# costs of building stable yard



## rowy (11 June 2010)

we're going to build a stable yard at our new house. at the moment it has makeshift shed like stables on patio slabs and we want to remove these and put down some concrete and have a corner stable 15x15, 3 12x12 stables and a 6x12 feed room and a 14x 12 haybarn. 
How much do you think it would cost to concrete and have the stables. I have looked up the stables cost to see it will be about £5000 to £8000 but have no idea how much it would be to concrete a area 51 metres by 25 metres? 
Any help and suggestions would be excellent.


----------



## miller (11 June 2010)

Our concrete was the most expensive part! Make sure you buy concrete with the agricultural additive else the urine will 'rot' it - best bet would be to call round suppliers at it will all depend on haulage to you and whether a pump is required rather than a straight tip job 

I'll ask OH how much ours was - 5 years ago now though


----------



## Maesfen (11 June 2010)

If you don't know what you're doing, it's well worthwhile getting a builder in to get your ground right before you concrete, it will help too if you know how and where you want your water and electric connected so think very carefully how it all interacts.  The base is the most important part and if it's not right you'll regret it for ever and a day.  I'd ring your local builders merchants for quotes for your concrete and they can probably help you find someone who knows what they're doing.


----------



## rowy (11 June 2010)

thanks, there is already water and electricity connect which saves a job, though still need it connected to all the stables. 
Will have to ring round, just wanted an estimate so we know how much generally its going to cost.


----------



## kit279 (11 June 2010)

Add 30% onto the cost of the stables and that's approximately the cost of the concrete.  Get someone who knows what they're doing though and make sure they tamp the concrete in the right direction so you can sweep waste water away in the right direction!!


----------



## Honey08 (11 June 2010)

We built a block of 3 12x12 stables with a 12x18 corner box.  We concreted a "square" so the yard is square to the ends of the buildings (if you know what I mean).  We had to hardcore a drive about a 100yds long and the area the yard sits on.  The hardcore extends around the concrete base for the yard and stables - we park the box there.  
In 2007 we spent -
Planning dept and architect- £1000
Labour for digging/spreading hardcore £300
Hardcore £1200
Concretre £2000 incl labour (I think - only cost I didn't record!)
Hire of large digger £350
Stables (as above) and 12x12 field shelter £7402.50 incl. vat
Rubber mats £1124.20 (included two other small pony stables)
Fencing and gates £300

Total £13676.70

The stables were great, and I'm really pleased with them.  As you can see, the stables are only about half of the expense!  You may not need an architect/ planning permission - we are in greenbelt with a terrible council!
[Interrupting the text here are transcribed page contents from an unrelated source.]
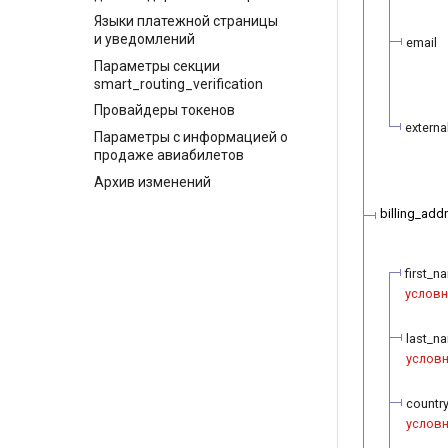
Языки платежной страницы
и уведомлений
email
Параметры секции
smart_routing_verification
Провайдеры токенов
externa
Параметры с информацией о
продаже авиабилетов
Архив изменений
billing_add
first_n
условн
last_n
услов
countr
услов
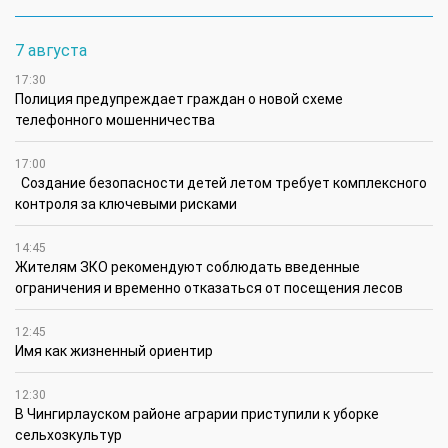
7 августа
17:30
Полиция предупреждает граждан о новой схеме
телефонного мошенничества
17:00
Создание безопасности детей летом требует комплексного
контроля за ключевыми рисками
14:45
Жителям ЗКО рекомендуют соблюдать введенные
ограничения и временно отказаться от посещения лесов
12:45
Имя как жизненный ориентир
12:30
В Чингирлауском районе аграрии приступили к уборке
сельхозкультур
Good luck.  Its lovely having your horses at home! If you pay £20/wk for a stable you spend nearly £1000/yr - so having four horses now, we've paid for them already!  The downside is all the maintenance and fencing and land management comes down to you!


----------



## Toby_Zaphod (11 June 2010)

When designing your yard don't forget that there are rules & regulatiuons regarding muck heaps & keeping the drain off from contaminating the water course It will need to be on a concrete slab, check with your local planning officer who will tell you all you need to know.


----------



## rowy (14 June 2010)

thanks thats really handy to know, will take it all into account when doing the stables.
They just have small muckheap in the field atm but we may start putting it in a trailer so the farmer can take it easily. Not sure if we need planning but we probably will as they said they didn;t need planning for stables there at the moment but they aren't actually in the ground (i.e. movable)


----------



## Honey08 (14 June 2010)

Just a thought - if VAT is likely to increase in the new budget, might be an idea to order them now - if you're confident of getting planning... The VAT adds quite a lot on to the price.


----------



## HazellB (15 June 2010)

Honey08 said:



			..... if VAT is likely to increase in the new budget, might be an idea to order them now ...
		
Click to expand...

That's a very good point, but most places will charge the rate of the day of delivery, not the order, sadly.
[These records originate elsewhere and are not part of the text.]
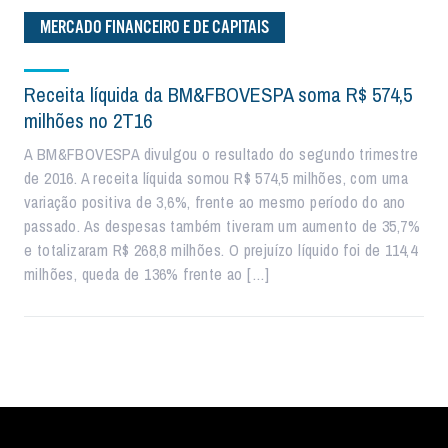
MERCADO FINANCEIRO E DE CAPITAIS
Receita líquida da BM&FBOVESPA soma R$ 574,5
milhões no 2T16
A BM&FBOVESPA divulgou o resultado do segundo trimestre
de 2016. A receita líquida somou R$ 574,5 milhões, com uma
variação positiva de 3,6%, frente ao mesmo período do ano
passado. As despesas também tiveram um aumento de 35,7%
e totalizaram R$ 268,8 milhões. O prejuízo líquido foi de 114,4
milhões, queda de 136% frente ao […]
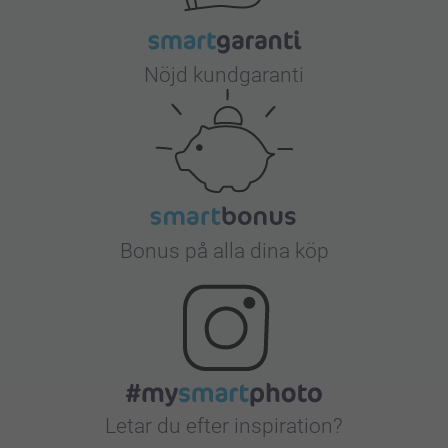
Nöjd kundgaranti
Bonus på alla dina köp
Letar du efter inspiration?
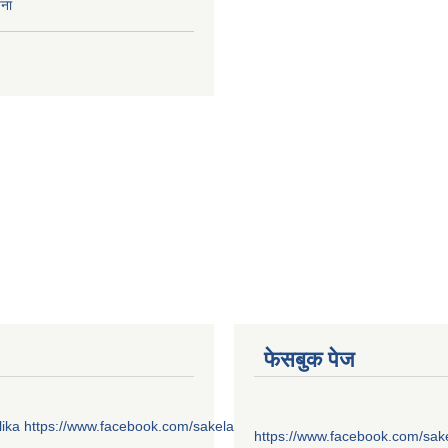
चना
फेसबुक पेज
ika
https://www.facebook.com/sakelaonline1
https://www.facebook.com/sak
We built our own yard, with me working as everything from planner to bricky. The only thing I refused to do was the rooves and my partner managed those alone (I'm chicken with heights!) and I also worked as accountant.
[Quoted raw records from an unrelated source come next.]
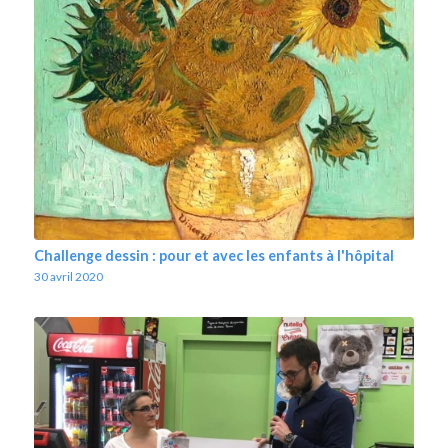
Challenge dessin : pour et avec les enfants à l'hôpital
30 avril 2020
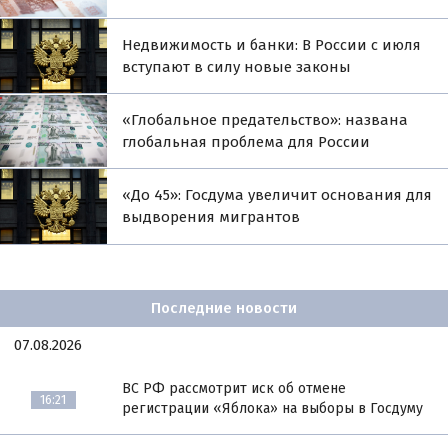
Недвижимость и банки: В России с июля
вступают в силу новые законы
«Глобальное предательство»: названа
глобальная проблема для России
«До 45»: Госдума увеличит основания для
выдворения мигрантов
Последние новости
07.08.2026
ВС РФ рассмотрит иск об отмене
16:21
регистрации «Яблока» на выборы в Госдуму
Cement and sand was listed in my accounts as about half the cost overall (inc. cement used in the walls) so it is quite high. However, we did build block stables which worked out far, far cheaper than wooden ones. You may find out block buildings are cheaper for you, too, if you source the right blocks.

We bought seconds, 17 pallet loads in all. Because Building Regs don't matter for stables, you can use 'second' blocks at less than half the price of house quality blocks. Their only fault is that the pallet full weighs either too much or too little and they are perfectly safe like normal blocks. Perhaps some of the corner ones are cracked on the pallets, or they are sitting crooked on the pallet - anything can count as a 'second'. 

It's 12 years since we started to build (this month, I think) and overall our yard is about the size of yours. It cost only £4,500 (but remember, we had zero labour, planning and so on costs) and took only three months to get to a usable stage. We rendered and painted later and did little jobs to finish as and when we had chance. It's still standing ......


----------